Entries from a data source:
#####
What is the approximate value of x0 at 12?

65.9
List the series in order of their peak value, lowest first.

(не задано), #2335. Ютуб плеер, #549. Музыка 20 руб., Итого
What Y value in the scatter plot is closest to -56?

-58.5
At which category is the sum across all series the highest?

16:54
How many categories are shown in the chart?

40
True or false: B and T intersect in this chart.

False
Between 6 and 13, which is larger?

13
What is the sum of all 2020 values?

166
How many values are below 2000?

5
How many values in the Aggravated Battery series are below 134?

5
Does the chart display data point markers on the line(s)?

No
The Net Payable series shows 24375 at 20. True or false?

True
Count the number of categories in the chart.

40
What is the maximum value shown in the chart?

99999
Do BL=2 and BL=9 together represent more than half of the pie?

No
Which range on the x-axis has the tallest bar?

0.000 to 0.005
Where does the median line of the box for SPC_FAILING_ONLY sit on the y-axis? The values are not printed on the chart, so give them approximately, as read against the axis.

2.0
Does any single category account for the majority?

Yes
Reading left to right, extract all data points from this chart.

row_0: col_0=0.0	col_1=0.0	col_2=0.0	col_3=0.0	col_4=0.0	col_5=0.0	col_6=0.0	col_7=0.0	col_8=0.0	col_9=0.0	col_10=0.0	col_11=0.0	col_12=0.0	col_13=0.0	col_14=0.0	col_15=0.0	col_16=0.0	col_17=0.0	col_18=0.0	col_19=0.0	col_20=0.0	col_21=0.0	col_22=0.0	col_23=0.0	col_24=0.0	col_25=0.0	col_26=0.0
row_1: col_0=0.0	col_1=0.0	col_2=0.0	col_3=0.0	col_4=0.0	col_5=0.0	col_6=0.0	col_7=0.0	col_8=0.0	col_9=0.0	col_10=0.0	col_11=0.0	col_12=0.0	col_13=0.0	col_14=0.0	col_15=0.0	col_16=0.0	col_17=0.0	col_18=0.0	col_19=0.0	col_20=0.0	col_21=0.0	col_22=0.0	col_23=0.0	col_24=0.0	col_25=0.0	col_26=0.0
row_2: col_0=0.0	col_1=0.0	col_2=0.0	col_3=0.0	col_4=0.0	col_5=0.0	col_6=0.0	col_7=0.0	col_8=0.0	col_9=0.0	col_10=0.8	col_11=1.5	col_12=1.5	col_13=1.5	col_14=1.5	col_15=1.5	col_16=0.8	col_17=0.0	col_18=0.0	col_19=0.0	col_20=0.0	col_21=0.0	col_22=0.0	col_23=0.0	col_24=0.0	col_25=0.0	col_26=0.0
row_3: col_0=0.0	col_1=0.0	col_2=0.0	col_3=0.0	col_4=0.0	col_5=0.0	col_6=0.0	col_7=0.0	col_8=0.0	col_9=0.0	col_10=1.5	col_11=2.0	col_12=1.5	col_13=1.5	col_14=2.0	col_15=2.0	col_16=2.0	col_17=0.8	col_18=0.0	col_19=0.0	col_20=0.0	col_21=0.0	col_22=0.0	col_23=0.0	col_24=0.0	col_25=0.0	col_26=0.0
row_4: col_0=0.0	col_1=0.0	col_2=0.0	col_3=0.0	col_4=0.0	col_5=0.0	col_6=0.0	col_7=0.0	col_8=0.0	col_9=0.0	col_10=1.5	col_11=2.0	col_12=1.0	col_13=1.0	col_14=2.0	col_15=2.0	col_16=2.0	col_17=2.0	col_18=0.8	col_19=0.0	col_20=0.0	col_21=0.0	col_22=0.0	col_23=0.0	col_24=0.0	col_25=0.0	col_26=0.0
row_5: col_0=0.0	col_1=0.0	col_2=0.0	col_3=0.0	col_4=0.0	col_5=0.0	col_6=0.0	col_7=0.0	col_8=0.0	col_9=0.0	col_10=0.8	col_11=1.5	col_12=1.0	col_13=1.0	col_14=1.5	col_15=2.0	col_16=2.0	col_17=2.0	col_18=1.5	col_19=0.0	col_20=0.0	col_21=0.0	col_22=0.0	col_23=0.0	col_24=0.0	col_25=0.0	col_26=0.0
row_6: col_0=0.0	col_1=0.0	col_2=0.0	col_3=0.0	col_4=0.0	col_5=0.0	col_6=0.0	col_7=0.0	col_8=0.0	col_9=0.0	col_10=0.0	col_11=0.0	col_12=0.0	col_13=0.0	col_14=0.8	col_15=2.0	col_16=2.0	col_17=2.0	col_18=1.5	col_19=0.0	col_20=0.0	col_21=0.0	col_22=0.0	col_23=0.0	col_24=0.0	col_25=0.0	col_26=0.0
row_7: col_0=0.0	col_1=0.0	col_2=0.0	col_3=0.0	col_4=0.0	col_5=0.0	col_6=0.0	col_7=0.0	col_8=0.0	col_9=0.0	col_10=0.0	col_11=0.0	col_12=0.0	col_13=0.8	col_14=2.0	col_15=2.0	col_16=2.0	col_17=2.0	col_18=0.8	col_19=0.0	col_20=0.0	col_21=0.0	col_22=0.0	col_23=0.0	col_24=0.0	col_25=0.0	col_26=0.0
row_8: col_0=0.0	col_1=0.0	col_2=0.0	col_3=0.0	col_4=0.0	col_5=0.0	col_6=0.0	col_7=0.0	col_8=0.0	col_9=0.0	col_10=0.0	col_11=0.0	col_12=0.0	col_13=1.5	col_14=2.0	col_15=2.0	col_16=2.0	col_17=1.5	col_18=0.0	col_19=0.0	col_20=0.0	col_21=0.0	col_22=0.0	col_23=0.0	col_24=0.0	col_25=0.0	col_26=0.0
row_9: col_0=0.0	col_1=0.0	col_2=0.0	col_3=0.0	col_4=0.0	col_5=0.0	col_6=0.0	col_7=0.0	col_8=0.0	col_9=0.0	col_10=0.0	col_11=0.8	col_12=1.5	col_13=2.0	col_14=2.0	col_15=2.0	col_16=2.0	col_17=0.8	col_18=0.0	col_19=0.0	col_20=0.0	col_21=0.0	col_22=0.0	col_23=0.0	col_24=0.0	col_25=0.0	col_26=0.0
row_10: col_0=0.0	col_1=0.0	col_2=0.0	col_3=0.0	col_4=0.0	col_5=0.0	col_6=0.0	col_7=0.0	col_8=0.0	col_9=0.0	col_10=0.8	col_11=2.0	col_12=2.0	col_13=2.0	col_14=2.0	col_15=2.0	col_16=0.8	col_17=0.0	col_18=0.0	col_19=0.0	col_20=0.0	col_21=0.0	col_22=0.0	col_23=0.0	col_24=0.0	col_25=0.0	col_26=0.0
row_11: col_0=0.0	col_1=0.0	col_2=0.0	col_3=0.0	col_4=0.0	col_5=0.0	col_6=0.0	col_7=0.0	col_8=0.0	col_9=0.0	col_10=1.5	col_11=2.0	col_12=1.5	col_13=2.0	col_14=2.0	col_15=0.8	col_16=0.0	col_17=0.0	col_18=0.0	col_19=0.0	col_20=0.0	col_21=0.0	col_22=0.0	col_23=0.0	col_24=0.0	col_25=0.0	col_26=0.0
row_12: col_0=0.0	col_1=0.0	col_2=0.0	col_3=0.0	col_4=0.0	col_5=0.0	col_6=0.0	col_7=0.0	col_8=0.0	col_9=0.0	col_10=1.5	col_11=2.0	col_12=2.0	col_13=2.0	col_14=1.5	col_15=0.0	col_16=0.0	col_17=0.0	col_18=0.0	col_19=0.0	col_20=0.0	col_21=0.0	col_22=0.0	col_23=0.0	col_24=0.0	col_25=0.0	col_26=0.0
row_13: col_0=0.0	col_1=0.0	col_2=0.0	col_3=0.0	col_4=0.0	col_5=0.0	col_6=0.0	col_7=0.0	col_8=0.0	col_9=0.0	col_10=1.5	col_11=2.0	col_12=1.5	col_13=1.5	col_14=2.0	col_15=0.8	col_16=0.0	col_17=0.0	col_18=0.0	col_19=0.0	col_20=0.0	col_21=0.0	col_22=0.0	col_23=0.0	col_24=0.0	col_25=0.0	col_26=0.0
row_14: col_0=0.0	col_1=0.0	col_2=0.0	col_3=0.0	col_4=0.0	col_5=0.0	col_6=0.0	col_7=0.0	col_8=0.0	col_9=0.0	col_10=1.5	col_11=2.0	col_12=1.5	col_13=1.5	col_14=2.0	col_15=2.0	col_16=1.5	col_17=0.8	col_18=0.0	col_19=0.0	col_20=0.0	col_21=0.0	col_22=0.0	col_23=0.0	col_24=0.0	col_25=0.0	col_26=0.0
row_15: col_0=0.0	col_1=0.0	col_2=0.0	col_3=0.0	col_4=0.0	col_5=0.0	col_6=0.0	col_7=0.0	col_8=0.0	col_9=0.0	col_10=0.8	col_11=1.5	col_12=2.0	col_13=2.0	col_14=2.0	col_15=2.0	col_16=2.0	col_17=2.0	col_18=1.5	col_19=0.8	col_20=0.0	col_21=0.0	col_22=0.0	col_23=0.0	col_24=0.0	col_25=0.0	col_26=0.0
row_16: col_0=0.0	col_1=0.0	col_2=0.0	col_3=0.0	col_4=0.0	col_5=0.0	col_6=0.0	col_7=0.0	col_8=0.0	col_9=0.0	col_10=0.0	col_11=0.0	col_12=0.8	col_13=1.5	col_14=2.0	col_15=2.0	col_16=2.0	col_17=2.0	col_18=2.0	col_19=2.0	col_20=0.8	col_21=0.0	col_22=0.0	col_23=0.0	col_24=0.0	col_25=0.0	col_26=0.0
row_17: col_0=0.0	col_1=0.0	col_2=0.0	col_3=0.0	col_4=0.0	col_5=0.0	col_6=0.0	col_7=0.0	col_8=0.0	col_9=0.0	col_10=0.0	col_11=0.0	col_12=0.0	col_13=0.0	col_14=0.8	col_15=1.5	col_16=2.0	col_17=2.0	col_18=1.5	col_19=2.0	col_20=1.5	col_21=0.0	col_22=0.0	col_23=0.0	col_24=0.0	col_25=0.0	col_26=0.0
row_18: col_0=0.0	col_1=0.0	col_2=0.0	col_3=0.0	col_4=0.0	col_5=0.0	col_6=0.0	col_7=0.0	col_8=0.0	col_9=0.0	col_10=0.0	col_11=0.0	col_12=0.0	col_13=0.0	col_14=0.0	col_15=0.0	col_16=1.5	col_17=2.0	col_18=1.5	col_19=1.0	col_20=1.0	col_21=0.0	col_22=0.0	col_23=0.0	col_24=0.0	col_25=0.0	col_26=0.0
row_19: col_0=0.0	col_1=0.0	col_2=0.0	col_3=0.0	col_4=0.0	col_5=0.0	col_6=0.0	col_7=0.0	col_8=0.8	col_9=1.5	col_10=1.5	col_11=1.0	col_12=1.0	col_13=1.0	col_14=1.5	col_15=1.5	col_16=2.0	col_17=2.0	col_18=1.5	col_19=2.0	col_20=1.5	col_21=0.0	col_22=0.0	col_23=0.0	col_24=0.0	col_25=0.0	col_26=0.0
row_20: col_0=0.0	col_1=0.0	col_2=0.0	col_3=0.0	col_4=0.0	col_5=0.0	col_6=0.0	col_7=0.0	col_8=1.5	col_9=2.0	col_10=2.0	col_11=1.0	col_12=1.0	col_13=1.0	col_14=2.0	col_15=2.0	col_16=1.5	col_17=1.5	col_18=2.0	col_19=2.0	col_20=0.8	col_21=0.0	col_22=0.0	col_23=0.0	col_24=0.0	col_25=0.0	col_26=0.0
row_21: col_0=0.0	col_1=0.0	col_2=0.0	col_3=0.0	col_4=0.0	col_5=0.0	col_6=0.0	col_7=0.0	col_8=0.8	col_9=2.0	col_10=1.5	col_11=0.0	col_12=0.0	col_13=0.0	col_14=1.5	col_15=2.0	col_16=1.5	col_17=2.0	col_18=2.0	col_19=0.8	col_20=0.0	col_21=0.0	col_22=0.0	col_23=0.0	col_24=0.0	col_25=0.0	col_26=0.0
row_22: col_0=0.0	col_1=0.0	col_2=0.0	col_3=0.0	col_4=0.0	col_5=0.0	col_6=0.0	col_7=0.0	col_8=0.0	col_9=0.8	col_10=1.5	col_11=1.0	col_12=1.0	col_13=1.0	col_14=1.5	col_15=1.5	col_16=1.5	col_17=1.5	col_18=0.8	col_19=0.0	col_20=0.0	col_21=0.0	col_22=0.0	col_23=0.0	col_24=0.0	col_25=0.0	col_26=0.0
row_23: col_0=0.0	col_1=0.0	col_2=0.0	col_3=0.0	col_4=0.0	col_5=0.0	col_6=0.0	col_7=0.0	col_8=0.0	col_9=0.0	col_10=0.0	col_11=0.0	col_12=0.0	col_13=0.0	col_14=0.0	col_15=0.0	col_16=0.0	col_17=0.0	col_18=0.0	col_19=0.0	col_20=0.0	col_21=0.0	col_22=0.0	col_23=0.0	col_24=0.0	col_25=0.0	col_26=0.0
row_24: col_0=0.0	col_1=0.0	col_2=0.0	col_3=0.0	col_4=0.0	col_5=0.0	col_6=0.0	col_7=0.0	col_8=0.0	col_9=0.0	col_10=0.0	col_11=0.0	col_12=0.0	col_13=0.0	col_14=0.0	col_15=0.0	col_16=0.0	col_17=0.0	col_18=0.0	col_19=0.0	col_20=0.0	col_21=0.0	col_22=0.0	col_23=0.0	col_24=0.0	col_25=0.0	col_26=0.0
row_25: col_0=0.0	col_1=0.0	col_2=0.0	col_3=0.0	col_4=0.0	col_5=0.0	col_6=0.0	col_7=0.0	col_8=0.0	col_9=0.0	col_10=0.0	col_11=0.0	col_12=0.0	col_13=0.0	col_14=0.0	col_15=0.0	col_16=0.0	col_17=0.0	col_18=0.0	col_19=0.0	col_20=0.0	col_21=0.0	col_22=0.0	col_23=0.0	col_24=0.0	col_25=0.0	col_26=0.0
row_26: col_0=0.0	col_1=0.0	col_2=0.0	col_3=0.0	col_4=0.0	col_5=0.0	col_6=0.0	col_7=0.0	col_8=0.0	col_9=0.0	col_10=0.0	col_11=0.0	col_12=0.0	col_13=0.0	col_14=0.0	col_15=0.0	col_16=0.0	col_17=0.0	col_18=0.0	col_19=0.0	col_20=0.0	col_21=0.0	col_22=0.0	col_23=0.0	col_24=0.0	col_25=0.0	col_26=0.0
#####
What you have to do: Please rewrite the part that opens with the line containing "0.000 to 0.005" and closes with the line containing "Reading left to", renaming "median line" to "middle line" and keeping everything else unchanged.

Response to this exercise:
0.000 to 0.005
Where does the middle line of the box for SPC_FAILING_ONLY sit on the y-axis? The values are not printed on the chart, so give them approximately, as read against the axis.

2.0
Does any single category account for the majority?

Yes
Reading left to right, extract all data points from this chart.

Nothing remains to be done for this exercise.